> **WRITTEN TASKS**:
**1.** In the tech news text, what clock speed does the carbon nanotube microprocessor built by Analog Devices and MIT run at?
**2.** Reproduce a passage of the tech news text word for word, beginning at "Possibly because Facebook" and stopping after "morphed into Twitter.".

> **TEXT**:
* Start *

Daily News Stuff 29 August 2019

Metal As Anything Edition

Tech News

  • Threadripper 3 will not be ignored dammit.  (Tom's Hardware)

    This is the third benchmark leak of an engineering sample of a Ryzen 2 Threadripper.  Base clock of 3.6GHz up from 3.0GHz on the 2990WX, plus the 15% IPC uplift we've seen, plus more consistent memory latency with the new I/O die means this will be a high-end workhorse rather than a niche part.  And that Intel is gonna get stomped.

  • Comet Lake S is Intel's response to Ryzen 2.  (Tom's Hardware)

    Not much of a response, admittedly.  10 cores at 125W where Ryzen is already shipping 12 cores at 105W and will soon have 16 cores.  I don't know if AMD have been more specific than "September" but then Intel haven't been more specific than "next year".

  • The DOJ is considering blocking a cable from Los Angeles to Hong Kong for national security reasons because there totally aren't any other internet routes between America and China.  (Tom's Hardware)

    Possibly because Facebook and Google (who are funding the cable's construction) won't let them tap it.  Of course the Chinese government will be listening to everything on the other end.

  • Google just deleted an open source Android app and terminated the developer's account because
    After reviewing your appeal, we have confirmed our initial decision and will not be able to reinstate your developer account.
    they have apparently morphed into Twitter.

  • Analog Devices and MIT have teamed up to build a real live working microprocessor out of carbon nanotubes.  (Ars Technica)

    It's a RISC-V core (open source and very popular) with around 14,000 transistors.

    It runs at a clock speed of...  Oh.  It runs at a clock speed of 10kHz.

* End *

> **STORED RECORDS**:
* Start *

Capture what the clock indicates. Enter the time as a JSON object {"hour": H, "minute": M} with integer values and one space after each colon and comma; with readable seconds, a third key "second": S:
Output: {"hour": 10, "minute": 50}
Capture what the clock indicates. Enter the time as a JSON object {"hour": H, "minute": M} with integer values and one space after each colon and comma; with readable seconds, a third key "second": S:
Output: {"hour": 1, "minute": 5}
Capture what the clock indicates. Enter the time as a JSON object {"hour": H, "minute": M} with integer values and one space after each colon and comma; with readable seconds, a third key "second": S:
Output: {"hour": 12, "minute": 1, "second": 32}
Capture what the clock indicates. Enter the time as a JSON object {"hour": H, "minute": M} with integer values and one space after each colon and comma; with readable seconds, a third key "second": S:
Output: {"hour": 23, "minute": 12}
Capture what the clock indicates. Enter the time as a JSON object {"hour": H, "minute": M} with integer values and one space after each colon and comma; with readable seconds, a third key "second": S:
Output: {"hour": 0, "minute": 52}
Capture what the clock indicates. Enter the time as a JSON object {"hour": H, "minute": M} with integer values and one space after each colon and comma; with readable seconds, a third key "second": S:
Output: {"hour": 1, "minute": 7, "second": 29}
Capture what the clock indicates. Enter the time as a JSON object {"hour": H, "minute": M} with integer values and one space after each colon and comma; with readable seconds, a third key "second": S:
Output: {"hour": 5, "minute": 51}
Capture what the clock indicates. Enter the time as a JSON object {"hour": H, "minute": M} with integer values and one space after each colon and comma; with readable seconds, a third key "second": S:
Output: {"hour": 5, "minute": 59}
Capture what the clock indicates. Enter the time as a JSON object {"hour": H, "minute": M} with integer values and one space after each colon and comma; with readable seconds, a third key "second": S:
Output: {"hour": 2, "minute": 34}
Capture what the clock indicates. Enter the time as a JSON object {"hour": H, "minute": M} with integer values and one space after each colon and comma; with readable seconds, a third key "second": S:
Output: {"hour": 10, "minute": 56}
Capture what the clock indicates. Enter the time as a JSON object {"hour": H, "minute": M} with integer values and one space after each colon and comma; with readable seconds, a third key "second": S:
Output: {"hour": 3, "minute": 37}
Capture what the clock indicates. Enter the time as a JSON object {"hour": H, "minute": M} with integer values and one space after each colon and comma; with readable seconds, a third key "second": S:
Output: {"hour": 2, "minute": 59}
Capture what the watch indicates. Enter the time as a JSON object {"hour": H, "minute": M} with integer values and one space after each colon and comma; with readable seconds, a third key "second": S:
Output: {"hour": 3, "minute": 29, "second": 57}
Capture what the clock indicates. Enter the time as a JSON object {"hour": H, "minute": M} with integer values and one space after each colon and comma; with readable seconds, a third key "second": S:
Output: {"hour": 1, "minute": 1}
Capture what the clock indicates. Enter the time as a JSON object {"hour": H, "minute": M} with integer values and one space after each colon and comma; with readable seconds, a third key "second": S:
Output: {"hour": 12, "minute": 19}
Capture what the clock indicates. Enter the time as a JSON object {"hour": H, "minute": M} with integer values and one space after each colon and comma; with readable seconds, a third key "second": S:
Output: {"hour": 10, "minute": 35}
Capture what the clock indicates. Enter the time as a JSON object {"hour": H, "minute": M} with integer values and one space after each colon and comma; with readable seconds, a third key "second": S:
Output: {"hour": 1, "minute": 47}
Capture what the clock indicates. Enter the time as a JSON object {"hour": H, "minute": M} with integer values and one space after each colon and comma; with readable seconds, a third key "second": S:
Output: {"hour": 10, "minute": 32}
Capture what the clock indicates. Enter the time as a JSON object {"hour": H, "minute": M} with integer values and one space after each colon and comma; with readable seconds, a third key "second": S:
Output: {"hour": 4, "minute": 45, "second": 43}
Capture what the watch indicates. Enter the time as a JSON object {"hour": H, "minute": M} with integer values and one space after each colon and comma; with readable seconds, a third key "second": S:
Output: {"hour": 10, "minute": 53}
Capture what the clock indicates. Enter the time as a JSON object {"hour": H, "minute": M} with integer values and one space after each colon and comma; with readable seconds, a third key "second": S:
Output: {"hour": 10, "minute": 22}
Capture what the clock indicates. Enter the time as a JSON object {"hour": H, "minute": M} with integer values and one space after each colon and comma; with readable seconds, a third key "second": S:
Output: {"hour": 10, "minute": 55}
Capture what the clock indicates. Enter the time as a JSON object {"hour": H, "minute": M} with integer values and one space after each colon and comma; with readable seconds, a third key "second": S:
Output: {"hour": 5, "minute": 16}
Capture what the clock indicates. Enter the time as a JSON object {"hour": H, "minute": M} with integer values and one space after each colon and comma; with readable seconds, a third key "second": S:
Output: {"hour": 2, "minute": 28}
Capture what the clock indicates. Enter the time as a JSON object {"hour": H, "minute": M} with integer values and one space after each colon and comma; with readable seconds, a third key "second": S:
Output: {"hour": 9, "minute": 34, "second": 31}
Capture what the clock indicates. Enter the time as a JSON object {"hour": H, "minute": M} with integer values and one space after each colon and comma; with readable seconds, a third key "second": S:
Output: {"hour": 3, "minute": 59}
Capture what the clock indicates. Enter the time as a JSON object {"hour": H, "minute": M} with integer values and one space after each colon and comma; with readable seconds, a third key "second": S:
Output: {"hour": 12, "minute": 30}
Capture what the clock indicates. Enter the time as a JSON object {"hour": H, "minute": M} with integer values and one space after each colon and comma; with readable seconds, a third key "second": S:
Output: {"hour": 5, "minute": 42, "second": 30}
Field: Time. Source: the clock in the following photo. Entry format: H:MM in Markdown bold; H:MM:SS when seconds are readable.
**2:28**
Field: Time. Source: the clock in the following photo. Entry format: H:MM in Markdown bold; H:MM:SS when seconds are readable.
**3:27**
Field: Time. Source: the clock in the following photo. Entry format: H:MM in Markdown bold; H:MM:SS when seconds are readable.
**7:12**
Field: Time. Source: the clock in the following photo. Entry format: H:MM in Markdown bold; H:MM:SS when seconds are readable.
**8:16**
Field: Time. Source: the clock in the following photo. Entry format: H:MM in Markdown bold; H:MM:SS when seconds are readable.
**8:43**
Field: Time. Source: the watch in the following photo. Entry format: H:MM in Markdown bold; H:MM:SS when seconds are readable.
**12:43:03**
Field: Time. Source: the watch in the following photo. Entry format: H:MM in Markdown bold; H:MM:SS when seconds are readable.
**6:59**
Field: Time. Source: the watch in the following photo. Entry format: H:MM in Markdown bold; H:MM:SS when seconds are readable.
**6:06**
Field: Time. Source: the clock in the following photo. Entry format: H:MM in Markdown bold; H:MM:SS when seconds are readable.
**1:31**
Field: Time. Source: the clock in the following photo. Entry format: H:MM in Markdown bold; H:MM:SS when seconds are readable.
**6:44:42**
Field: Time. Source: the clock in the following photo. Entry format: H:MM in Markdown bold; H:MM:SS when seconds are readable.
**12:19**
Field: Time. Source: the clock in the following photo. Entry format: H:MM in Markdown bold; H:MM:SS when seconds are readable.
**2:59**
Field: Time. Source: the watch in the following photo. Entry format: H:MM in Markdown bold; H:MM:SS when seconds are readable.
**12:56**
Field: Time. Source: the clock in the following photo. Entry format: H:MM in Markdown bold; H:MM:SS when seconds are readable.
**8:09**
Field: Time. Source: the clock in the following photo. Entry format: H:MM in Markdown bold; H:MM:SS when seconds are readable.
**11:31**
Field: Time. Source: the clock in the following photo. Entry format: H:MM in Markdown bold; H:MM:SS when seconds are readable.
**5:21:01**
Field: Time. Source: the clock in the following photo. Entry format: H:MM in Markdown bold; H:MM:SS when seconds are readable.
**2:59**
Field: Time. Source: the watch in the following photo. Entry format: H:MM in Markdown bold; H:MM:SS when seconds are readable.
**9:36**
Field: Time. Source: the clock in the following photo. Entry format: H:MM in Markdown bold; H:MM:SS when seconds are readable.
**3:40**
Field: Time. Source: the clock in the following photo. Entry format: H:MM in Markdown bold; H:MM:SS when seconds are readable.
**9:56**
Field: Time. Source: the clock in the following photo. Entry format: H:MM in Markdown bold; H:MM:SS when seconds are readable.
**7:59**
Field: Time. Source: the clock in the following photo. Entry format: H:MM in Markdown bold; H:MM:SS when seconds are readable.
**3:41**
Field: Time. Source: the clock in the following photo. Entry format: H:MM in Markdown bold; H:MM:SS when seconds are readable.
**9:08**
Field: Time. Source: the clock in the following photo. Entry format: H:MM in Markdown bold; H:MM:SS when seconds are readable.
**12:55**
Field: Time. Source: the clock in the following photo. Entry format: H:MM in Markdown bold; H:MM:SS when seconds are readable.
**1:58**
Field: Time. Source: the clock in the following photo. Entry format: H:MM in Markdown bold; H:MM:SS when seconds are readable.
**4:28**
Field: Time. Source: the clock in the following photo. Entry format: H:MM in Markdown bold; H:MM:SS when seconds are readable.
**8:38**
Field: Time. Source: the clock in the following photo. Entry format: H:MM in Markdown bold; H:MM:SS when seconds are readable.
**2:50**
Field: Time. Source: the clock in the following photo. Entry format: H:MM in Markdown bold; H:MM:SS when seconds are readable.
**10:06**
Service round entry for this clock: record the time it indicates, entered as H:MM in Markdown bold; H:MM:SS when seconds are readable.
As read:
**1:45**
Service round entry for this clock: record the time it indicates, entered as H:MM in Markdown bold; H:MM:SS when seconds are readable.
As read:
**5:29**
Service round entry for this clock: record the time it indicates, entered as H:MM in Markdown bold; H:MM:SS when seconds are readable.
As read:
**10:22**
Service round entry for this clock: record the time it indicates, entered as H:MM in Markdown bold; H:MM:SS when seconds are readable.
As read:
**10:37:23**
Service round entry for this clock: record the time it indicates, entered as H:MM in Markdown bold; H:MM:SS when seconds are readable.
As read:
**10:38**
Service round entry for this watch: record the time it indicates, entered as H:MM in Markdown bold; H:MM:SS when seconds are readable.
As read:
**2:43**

* End *

> **ANSWERS TO THE EXERCISES**:
**1.** 10kHz.

**2.**
Possibly because Facebook and Google (who are funding the cable's construction) won't let them tap it.  Of course the Chinese government will be listening to everything on the other end.

  • Google just deleted an open source Android app and terminated the developer's account because
    After reviewing your appeal, we have confirmed our initial decision and will not be able to reinstate your developer account.
    they have apparently morphed into Twitter.